**Work request**. Everything from the line containing "thumb cmc: (568, 426)" to the end of the listing, both included, should be returned exactly, apart from the pictures.

*** Block opens ***

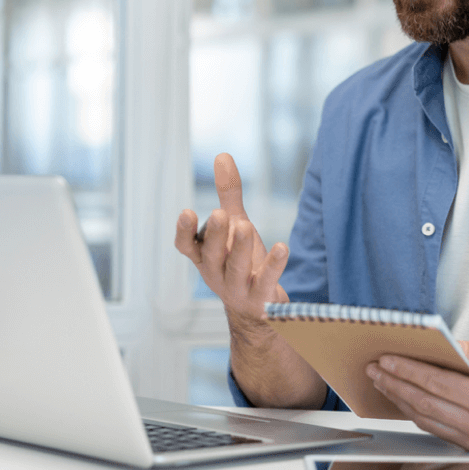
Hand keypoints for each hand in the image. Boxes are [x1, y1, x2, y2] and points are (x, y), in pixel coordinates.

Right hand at [174, 153, 289, 323]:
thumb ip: (228, 194)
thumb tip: (222, 155)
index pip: (187, 246)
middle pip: (213, 256)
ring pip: (237, 270)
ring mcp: (238, 289)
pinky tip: (283, 248)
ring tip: (246, 226)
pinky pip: (267, 282)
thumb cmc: (240, 262)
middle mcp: (217, 274)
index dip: (185, 231)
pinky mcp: (261, 299)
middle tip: (220, 214)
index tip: (187, 212)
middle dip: (216, 235)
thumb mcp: (234, 226)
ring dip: (240, 249)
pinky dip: (274, 266)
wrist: (255, 313)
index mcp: (205, 257)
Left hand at [366, 341, 468, 451]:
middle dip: (394, 384)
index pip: (435, 384)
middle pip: (423, 404)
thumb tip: (448, 343)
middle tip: (373, 369)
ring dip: (400, 400)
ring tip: (382, 382)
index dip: (406, 370)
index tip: (386, 358)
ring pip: (426, 420)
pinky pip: (437, 429)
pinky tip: (405, 400)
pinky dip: (417, 413)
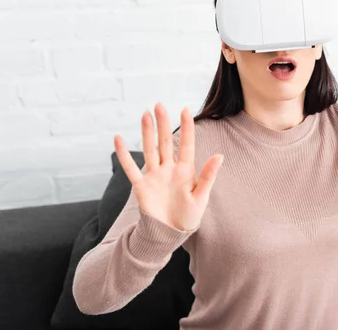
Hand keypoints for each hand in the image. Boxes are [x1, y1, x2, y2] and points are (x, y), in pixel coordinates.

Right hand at [114, 102, 223, 230]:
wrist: (171, 233)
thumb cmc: (189, 216)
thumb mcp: (201, 196)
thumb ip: (208, 175)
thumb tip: (219, 155)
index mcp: (186, 170)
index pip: (186, 144)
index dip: (186, 127)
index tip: (185, 109)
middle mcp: (169, 169)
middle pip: (165, 142)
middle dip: (163, 123)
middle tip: (159, 104)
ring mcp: (154, 176)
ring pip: (150, 149)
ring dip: (147, 132)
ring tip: (145, 114)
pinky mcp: (141, 186)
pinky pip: (131, 168)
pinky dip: (124, 155)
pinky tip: (118, 139)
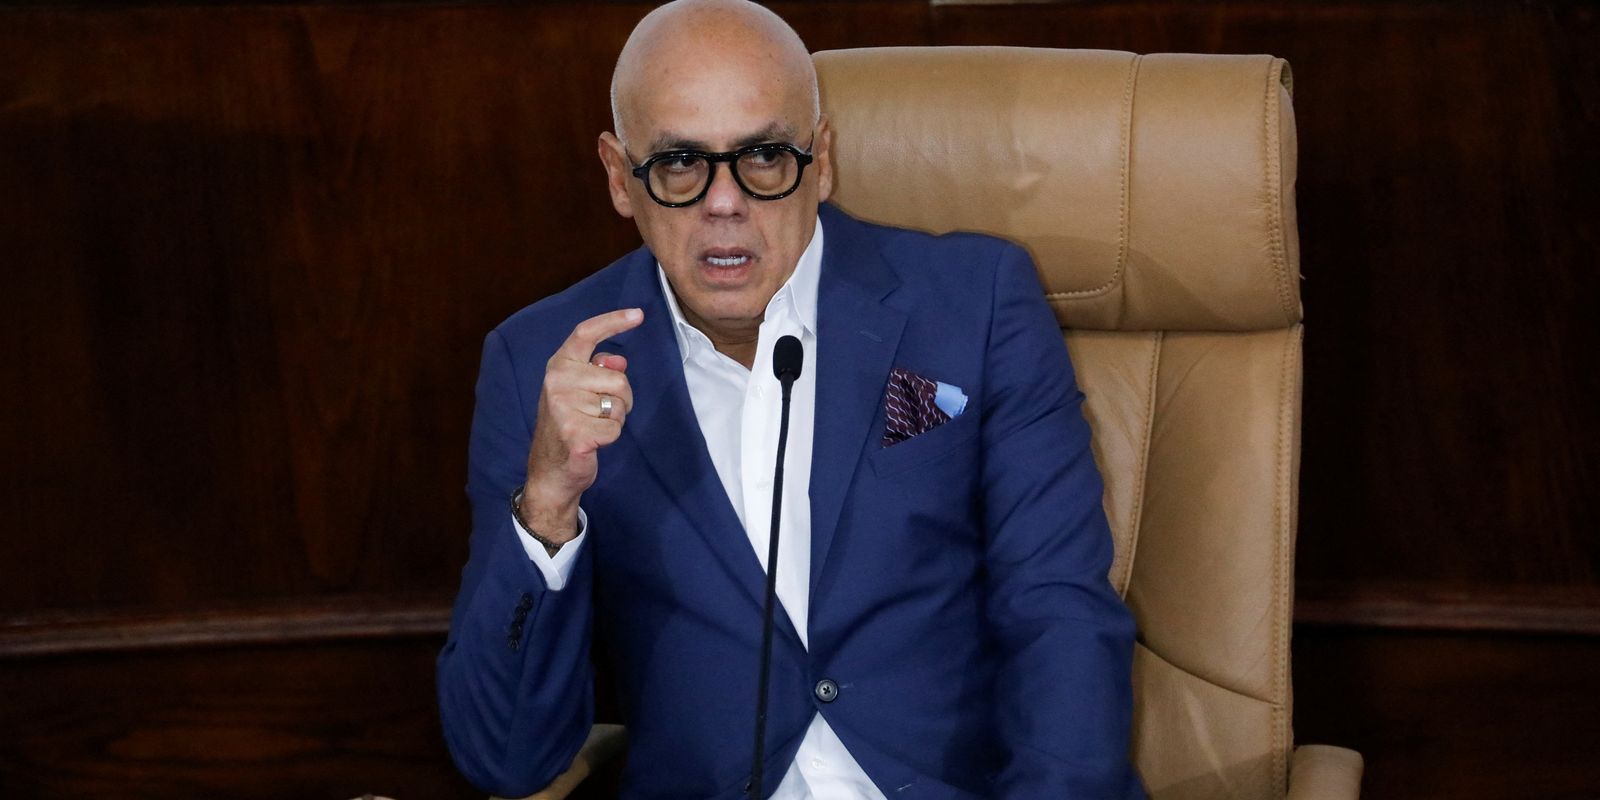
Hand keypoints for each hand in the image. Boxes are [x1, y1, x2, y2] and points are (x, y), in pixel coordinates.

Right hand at [521, 308, 643, 541]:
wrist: (549, 471)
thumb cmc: (568, 426)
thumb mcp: (577, 392)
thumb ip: (596, 372)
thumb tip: (618, 361)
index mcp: (558, 366)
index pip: (586, 333)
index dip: (614, 321)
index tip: (638, 314)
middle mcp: (557, 381)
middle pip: (618, 379)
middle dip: (621, 399)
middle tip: (599, 413)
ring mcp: (563, 407)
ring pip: (619, 405)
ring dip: (614, 420)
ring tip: (592, 427)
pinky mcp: (575, 432)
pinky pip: (615, 429)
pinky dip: (611, 439)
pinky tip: (591, 443)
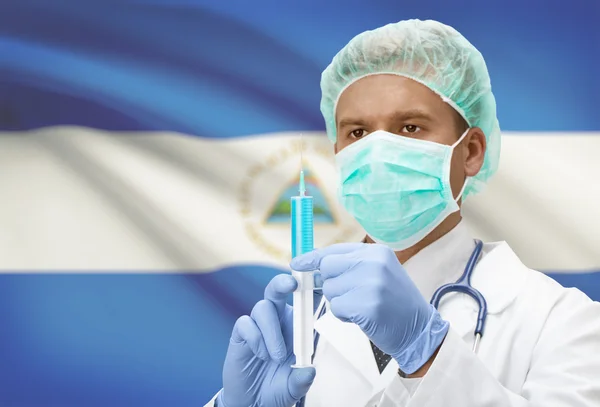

*** Block closes ***

**Result**.
thumb cmc: (568, 426)
thumb mcp: (577, 392)
thumb ip: (596, 372)
thumb tip: (618, 361)
index mcp: (558, 366)
index pip: (586, 333)
index dip: (614, 321)
index tip: (638, 314)
middle mcp: (557, 381)
middle pip: (618, 379)
middle dip: (621, 399)
middle tip: (599, 413)
ring mcp: (563, 407)
ring pip: (619, 405)
ring dip: (614, 420)
ring tip: (592, 427)
pinky mcp: (575, 432)
pinky pip: (615, 429)
pinky dip: (611, 439)
pinky tip: (591, 443)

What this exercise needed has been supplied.